Defence Secretary Michael Fallon today resigned from government after he repeatedly put his hand on journalist Julia Hartley-Brewer’s knee in an encounter 15 years ago.
Hartley-Brewer has dismissed the incident as “mildly amusing” but in a statement today Fallon said what had been “acceptable 15, 10 years ago is clearly not acceptable now”.
Fresh claims about Fallon’s conduct are also understood to have been raised, but reports say Downing Street has refused to comment.
According to The Times Fallon was accused of referring to one journalist as a “slut” in a bar in 2010. It is alleged he made derogatory remarks about Bryony Gordon, a Daily Telegraph columnist, while drinking.
Tory activist and journalist Kate Maltby, 31, has also alleged in an article for The Times that cabinet minister Damian Green made inappropriate advances to her .
White said: “We live in a highly sexualised society and the power doesn’t all lie on one side. Clever attractive women looking for stories, they can play the power game to poor old ugly backbenchers with bad breath.”
Asked whether it was the victims’ fault he replied: “I didn’t say fault, I said they were the predators.”
White added: “To her credit Julia Hartley-Brewer…said ‘I’m not a victim’. She’s certainly not, she’s a very tough woman.

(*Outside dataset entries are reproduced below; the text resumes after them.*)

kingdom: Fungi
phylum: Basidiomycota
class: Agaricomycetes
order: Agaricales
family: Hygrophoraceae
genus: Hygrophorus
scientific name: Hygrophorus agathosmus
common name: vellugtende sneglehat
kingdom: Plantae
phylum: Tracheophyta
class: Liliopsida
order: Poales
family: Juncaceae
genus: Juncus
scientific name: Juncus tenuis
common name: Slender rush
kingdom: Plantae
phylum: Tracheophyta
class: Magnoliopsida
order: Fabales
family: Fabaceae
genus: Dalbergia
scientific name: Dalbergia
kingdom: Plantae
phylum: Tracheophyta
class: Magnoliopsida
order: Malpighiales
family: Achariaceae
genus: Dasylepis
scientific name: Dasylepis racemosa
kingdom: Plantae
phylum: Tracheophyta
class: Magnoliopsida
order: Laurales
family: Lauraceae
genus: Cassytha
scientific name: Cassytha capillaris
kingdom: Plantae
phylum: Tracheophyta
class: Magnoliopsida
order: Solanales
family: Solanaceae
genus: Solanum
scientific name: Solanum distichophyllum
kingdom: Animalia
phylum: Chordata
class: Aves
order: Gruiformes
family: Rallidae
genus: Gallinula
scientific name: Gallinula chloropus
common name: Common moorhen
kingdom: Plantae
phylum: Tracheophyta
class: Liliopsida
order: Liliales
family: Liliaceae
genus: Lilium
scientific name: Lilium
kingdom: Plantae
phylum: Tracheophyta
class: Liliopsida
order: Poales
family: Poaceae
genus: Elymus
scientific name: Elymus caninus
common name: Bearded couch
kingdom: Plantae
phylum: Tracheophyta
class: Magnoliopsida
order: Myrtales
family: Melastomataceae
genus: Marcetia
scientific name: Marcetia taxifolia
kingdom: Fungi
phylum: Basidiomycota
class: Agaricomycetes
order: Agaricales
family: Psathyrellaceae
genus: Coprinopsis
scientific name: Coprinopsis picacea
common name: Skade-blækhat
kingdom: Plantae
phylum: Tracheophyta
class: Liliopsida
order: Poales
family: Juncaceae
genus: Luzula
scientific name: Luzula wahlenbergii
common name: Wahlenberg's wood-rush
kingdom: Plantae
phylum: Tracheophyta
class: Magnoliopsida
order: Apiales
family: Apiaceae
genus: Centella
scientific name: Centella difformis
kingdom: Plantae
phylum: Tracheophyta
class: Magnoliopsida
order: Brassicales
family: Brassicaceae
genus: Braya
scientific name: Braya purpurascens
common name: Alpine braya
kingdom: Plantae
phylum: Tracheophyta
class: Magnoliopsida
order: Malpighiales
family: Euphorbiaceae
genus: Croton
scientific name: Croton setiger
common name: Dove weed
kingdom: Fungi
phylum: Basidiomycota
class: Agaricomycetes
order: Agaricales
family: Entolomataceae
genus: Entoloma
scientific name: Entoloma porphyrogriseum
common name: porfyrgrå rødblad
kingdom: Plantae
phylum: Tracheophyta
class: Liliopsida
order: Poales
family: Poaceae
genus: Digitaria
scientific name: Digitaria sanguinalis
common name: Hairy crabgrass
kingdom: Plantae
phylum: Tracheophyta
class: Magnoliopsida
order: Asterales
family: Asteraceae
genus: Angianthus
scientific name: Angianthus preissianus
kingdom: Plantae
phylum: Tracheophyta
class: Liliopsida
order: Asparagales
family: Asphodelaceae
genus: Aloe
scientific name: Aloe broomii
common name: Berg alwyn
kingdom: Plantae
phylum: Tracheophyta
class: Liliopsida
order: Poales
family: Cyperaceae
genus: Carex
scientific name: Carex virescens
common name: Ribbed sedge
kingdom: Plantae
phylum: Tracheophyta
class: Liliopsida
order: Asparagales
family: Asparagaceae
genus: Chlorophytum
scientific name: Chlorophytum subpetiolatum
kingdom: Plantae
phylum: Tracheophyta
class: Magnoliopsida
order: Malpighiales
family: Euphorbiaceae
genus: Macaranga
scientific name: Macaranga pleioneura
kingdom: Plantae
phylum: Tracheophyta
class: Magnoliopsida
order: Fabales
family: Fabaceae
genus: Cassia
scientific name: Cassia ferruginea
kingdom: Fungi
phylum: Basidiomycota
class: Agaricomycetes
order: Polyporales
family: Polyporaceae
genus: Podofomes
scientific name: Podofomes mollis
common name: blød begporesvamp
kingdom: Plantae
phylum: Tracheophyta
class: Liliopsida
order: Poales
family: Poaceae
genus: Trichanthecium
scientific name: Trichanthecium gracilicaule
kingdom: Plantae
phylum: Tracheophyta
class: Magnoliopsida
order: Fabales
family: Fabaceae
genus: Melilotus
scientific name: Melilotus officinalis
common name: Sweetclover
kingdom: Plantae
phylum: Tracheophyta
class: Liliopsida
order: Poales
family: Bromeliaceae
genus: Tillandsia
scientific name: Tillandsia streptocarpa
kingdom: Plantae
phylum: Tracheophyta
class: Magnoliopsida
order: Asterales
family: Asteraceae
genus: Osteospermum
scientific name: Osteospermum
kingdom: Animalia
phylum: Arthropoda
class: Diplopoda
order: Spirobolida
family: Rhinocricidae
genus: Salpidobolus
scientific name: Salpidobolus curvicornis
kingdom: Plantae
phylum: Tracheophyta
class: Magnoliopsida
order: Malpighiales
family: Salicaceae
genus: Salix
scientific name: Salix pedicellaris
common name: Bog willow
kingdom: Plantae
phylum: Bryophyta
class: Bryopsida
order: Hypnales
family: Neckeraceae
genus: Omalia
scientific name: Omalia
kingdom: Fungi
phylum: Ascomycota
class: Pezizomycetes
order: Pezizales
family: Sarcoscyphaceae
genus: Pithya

“She’s younger, stronger and probably taller than Michael Fallon. The idea that Hartley-Brewer was going to be victimised by Fallon, and a lot of these pretty pathetic guys some of them, it’s not quite as cut and dried as its presented in the newspapers whose offices are also not above criticism of course.”
The Telegraph’s senior political editor Kate McCann said on Twitter in response to White’s comments: “So, according to Michael White, as a female lobby journalist I am a ‘predator’ who tricks ‘poor old ugly backbenchers’ to get stories.”
She added: “As if it’s not hard enough to be taken seriously as a woman working in politics without senior male journalists saying this stuff. Furious.”
Jane Merrick, co-editor of daily email newsletter The Spoon, said White’s comments had been a “disgraceful thing to say”.
Newton-Dunn said White was “utterly wrong about female lobby hacks”.
White later said on Twitter that following his radio appearance “two tough women journalists of my age rang to congratulate me for saying it”.
He also reaffirmed his earlier statement, saying: “…We have all heard some awful things in recent days. But not all such predatory power is held by men, we need to remember that too.”